Пройдя пару шагов, Хульда стукнула себя по лбу, словно вспомнив что-то.
– Чуть не забыла! – воскликнула она и вернулась.
У фонаря стоял черный дамский велосипед. С серебристым рулем, голубой фарой и звонком. И каждый раз, при взгляде на него, у Хульды спирало дыхание от радости.
Она быстро покрутила замок, обвила цепь вокруг рамы и стала толкать велосипед по направлению к Карлу.
– Очень лихо, – похвалил он, рассматривая его со всех сторон. – Откуда у тебя этот железный конь?
– От моего отца, – объяснила Хульда, морща лоб. Это было место в истории, которое вызывало у нее чувство досады. – Ему, видимо, пришло в голову, что он у меня в долгу.

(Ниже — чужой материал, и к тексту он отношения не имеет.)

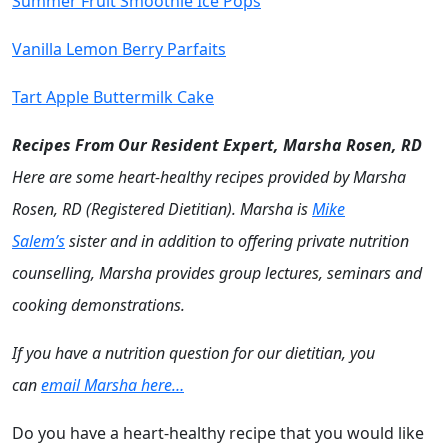
Summer Fruit Smoothie Ice Pops
Vanilla Lemon Berry Parfaits
Tart Apple Buttermilk Cake
Recipes From Our Resident Expert, Marsha Rosen, RD
Here are some heart-healthy recipes provided by Marsha
Rosen, RD (Registered Dietitian). Marsha is
Mike
Salem’s
sister and in addition to offering private nutrition
counselling, Marsha provides group lectures, seminars and
cooking demonstrations.
If you have a nutrition question for our dietitian, you
can
email Marsha here…
Do you have a heart-healthy recipe that you would like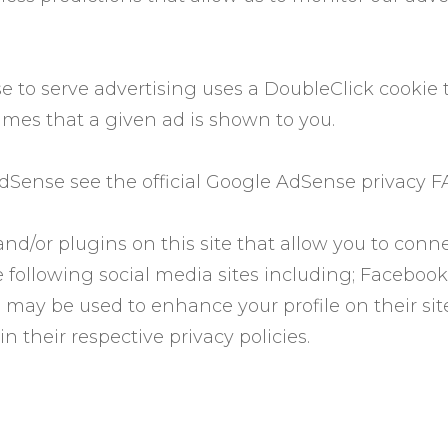
 to serve advertising uses a DoubleClick cookie 
imes that a given ad is shown to you.
Sense see the official Google AdSense privacy F
nd/or plugins on this site that allow you to conne
 following social media sites including; Facebook,
 may be used to enhance your profile on their site
n their respective privacy policies.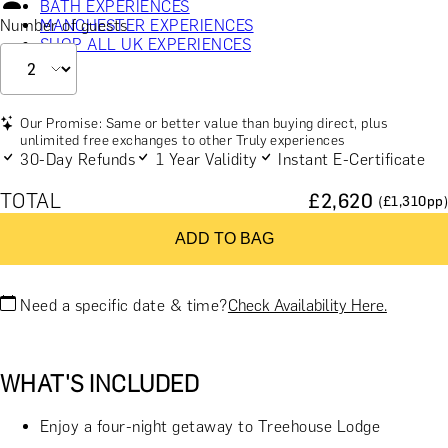
BATH EXPERIENCES
Number of guests
MANCHESTER EXPERIENCES
SHOP ALL UK EXPERIENCES
Our Promise: Same or better value than buying direct, plus
unlimited free exchanges to other Truly experiences
30-Day Refunds
1 Year Validity
Instant E-Certificate
TOTAL
£
2,620
(£
1,310
pp)
ADD TO BAG
Need a specific date & time?
Check Availability Here.
WHAT'S INCLUDED
Enjoy a four-night getaway to Treehouse Lodge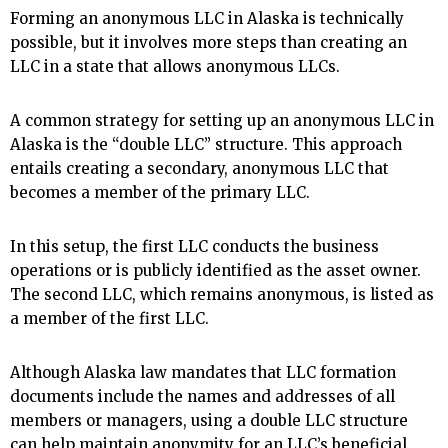
Forming an anonymous LLC in Alaska is technically
possible, but it involves more steps than creating an
LLC in a state that allows anonymous LLCs.
A common strategy for setting up an anonymous LLC in
Alaska is the “double LLC” structure. This approach
entails creating a secondary, anonymous LLC that
becomes a member of the primary LLC.
In this setup, the first LLC conducts the business
operations or is publicly identified as the asset owner.
The second LLC, which remains anonymous, is listed as
a member of the first LLC.
Although Alaska law mandates that LLC formation
documents include the names and addresses of all
members or managers, using a double LLC structure
can help maintain anonymity for an LLC’s beneficial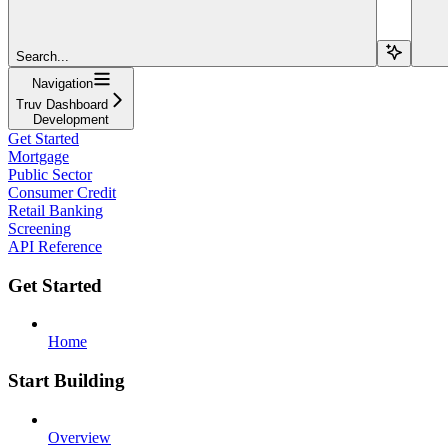
Search...
Navigation
Truv Dashboard
Development
Get Started
Mortgage
Public Sector
Consumer Credit
Retail Banking
Screening
API Reference
Get Started
Home
Start Building
Overview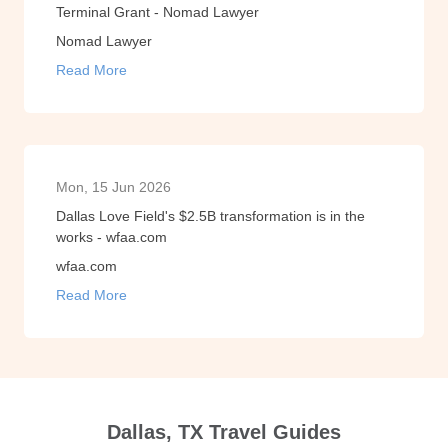
Terminal Grant - Nomad Lawyer
Nomad Lawyer
Read More
Mon, 15 Jun 2026
Dallas Love Field's $2.5B transformation is in the
works - wfaa.com
wfaa.com
Read More
Dallas, TX Travel Guides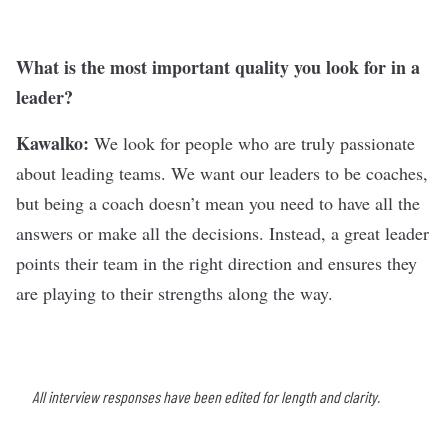
What is the most important quality you look for in a
leader?
Kawalko:
We look for people who are truly passionate
about leading teams. We want our leaders to be coaches,
but being a coach doesn’t mean you need to have all the
answers or make all the decisions. Instead, a great leader
points their team in the right direction and ensures they
are playing to their strengths along the way.
All interview responses have been edited for length and clarity.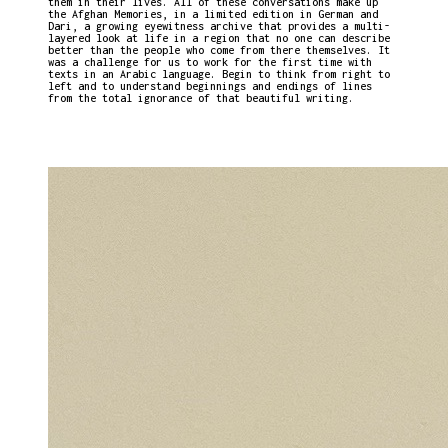
them in their lives. All of these conversations make up
the Afghan Memories, in a limited edition in German and
Dari, a growing eyewitness archive that provides a multi-
layered look at life in a region that no one can describe
better than the people who come from there themselves. It
was a challenge for us to work for the first time with
texts in an Arabic language. Begin to think from right to
left and to understand beginnings and endings of lines
from the total ignorance of that beautiful writing.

И не раз в долгу-то, подумала она, но не сказала этого вслух. Даже если дорогой подарок, оставленный несколько дней назад у госпожи Вундерлих и дожидавшийся Хульду во дворе, задевал ее гордость – она бы теперь ни за что с ним не рассталась. Велосипед давал ей полную свободу.

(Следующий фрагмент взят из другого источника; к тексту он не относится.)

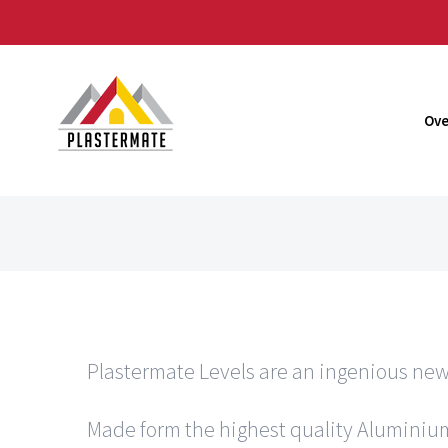
Skip
to
content
Ove
Plastermate Levels are an ingenious new
Made form the highest quality Aluminium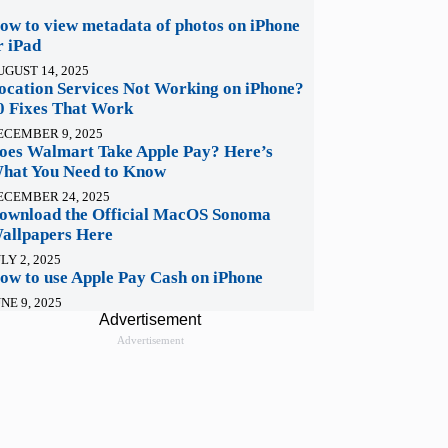
ow to view metadata of photos on iPhone
r iPad
UGUST 14, 2025
ocation Services Not Working on iPhone?
0 Fixes That Work
ECEMBER 9, 2025
oes Walmart Take Apple Pay? Here’s
hat You Need to Know
ECEMBER 24, 2025
ownload the Official MacOS Sonoma
allpapers Here
LY 2, 2025
ow to use Apple Pay Cash on iPhone
NE 9, 2025
Advertisement
Advertisement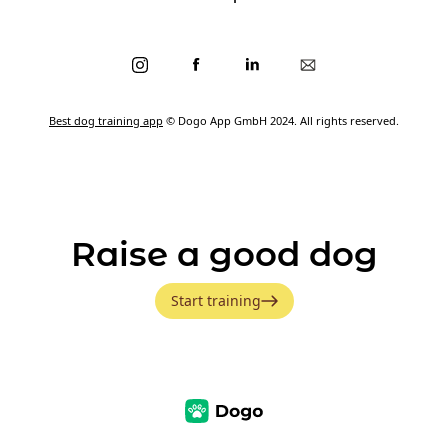
Best dog training app
© Dogo App GmbH 2024. All rights reserved.
Raise a good dog
Start training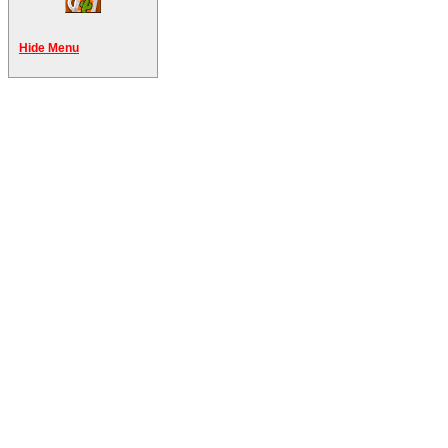
Hide Menu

– Покажи-ка, – попросил Карл.
Хульда оседлала велосипед, собрала юбку между коленями и крутанула педали. Смеясь и трезвоня в звонок, она прокатилась по Потсдамской площади, резко затормозила перед звенящим трамваем и потом рискованно развернулась, оказавшись снова рядом с Карлом. Соскочила с велосипеда, запыхавшаяся и улыбающаяся.
– Черт побери, фройляйн Хульда! – Карл разглядывал ее со смесью восторга и беспокойства. – Вы задаете приличный темп. Надеюсь, я буду поспевать за вами.
Хульда бросилась ему на шею и крепко поцеловала.
– Не беспокойтесь, герр инспектор. Вы в хорошей форме.
…Рука об руку, толкая рядом с собой велосипед, они спускались по темнеющей Потсдамской улице в южном направлении, в Шёнеберг. Хульда знала, что Берт будет сидеть в своем павильоне на площади и смотреть во все глаза, когда они подойдут. И теперь она сгорала от нетерпения.